Um allen Patientinnen auch in Zukunft die notwendigen Medikamente verordnen zu können, muß ich strenge Sparmaßnahmen verfolgen:

Sparmaßnahmen:

So ist eine Verordnung von Medikamenten für die Reiseapotheke, zur Verschiebung einer Blutung wegen Urlaubs oder aus rein vorsorglichen Gründen auf Kassenrezept nicht möglich.
Auch die Verordnung über den Bedarf eines Quartals hinaus – um Ihnen eventuell einen Besuch der Praxis zu ersparen – ist nicht mehr möglich.
Schließlich kann es notwendig werden, gewohnte Medikamente, für die es preisgünstigere und gleich wirksame Alternativen gibt, auszutauschen.

Ich bitte Sie um Verständnis für die notwendige Einschränkung, kann Ihnen aber versichern, daß wir auf diesem Wege versuchen, alle notwendigen Medikamente und Leistungen auch weiterhin als Kassenleistung für Sie bereitzuhalten.

Befindlichkeitsstörungen:

Medikamente gegen Krankheiten werden also weiterhin auch auf Kassenrezept verordnet. Anders verhält es sich bei sog. „Befindlichkeitsstörungen“. Hier kommt die Krankenkasse nicht mehr für Medikamentenkosten auf.

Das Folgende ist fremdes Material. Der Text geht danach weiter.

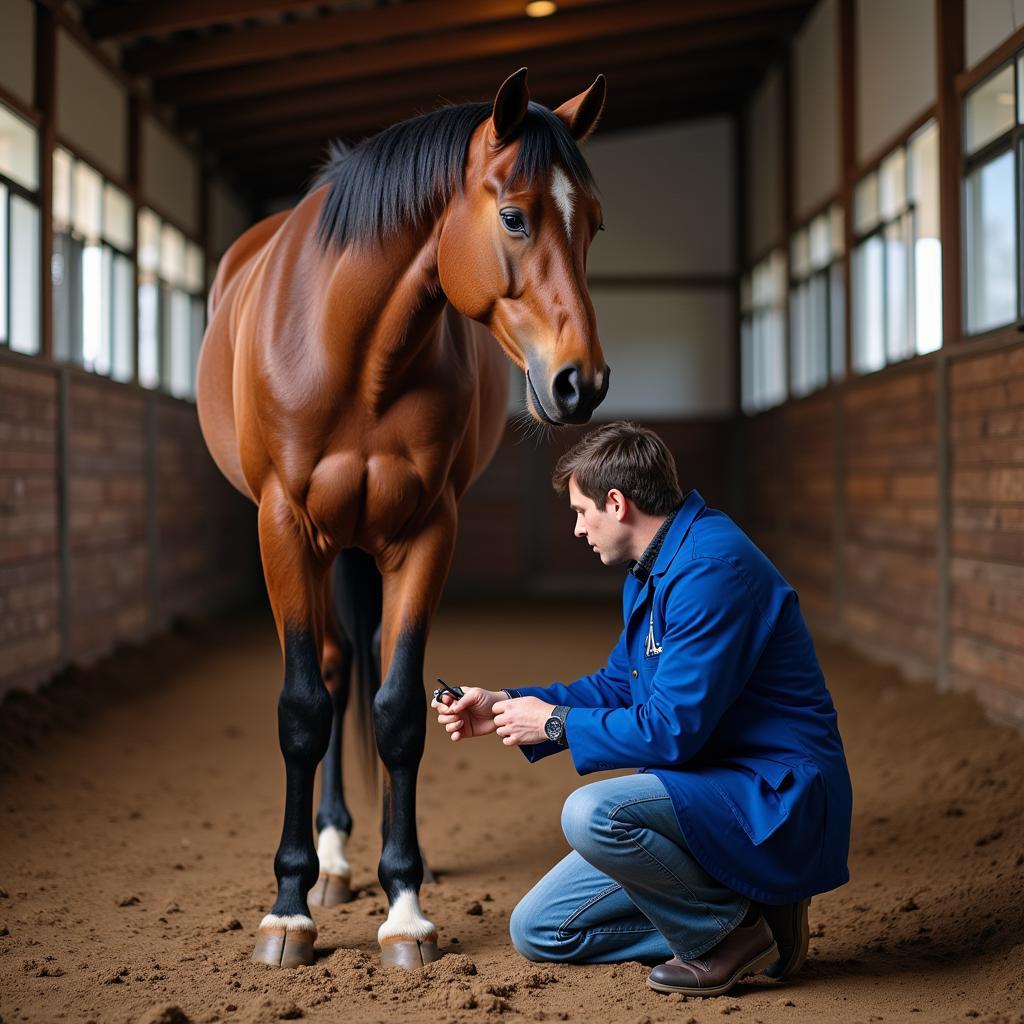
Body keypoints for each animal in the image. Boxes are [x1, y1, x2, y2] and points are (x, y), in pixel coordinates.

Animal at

Nun mag es ja angehen, daß man die Aspirin-Brause-Tabletten nach einer durchzechten Nacht und der daraus folgenden „Befindlichkeitsstörung“ wohl auch dem Verursacher selbst anlastet, doch wer zieht die Grenze zwischen Erkältung als Befindlichkeitsstörung und einer beginnenden Lungenentzündung als ernst zu nehmender Erkrankung? Wo beginnt und wo endet dann die Leistungspflicht der Krankenkassen? Und wer zahlt die Zeche, wenn die Leistungsgrenzen verwischt sind? Der Arzt???

Irritationen:

Wenn nun gefrustete Patienten, die am eigenen Leibe die Sparmaßnahmen erfahren mußten, sich bei ihrer Krankenkasse erkundigen, „was Sache ist“, dann erhalten sie häufig die Auskunft „… selbstverständlich darf und muß der Arzt Ihnen alles – auch teure Medikamente – verordnen, was Sie brauchen.“ Es wird vergessen, auf die bestehenden Einschränkungen und die Vorschrift der „wirtschaftlichen“ und nicht unbedingt der bequemen Verordnung hinzuweisen. Es wird dadurch der Eindruck erweckt, der Arzt wolle seinem Patienten etwas vorenthalten.

Es sollte vielmehr darauf hingewiesen werden, daß kostenbewußte Verordnung im Einzelfall ein Gewinn an Verordnungsmöglichkeiten für die Allgemeinheit in einem deutlich begrenzten Kostenrahmen bedeuten kann!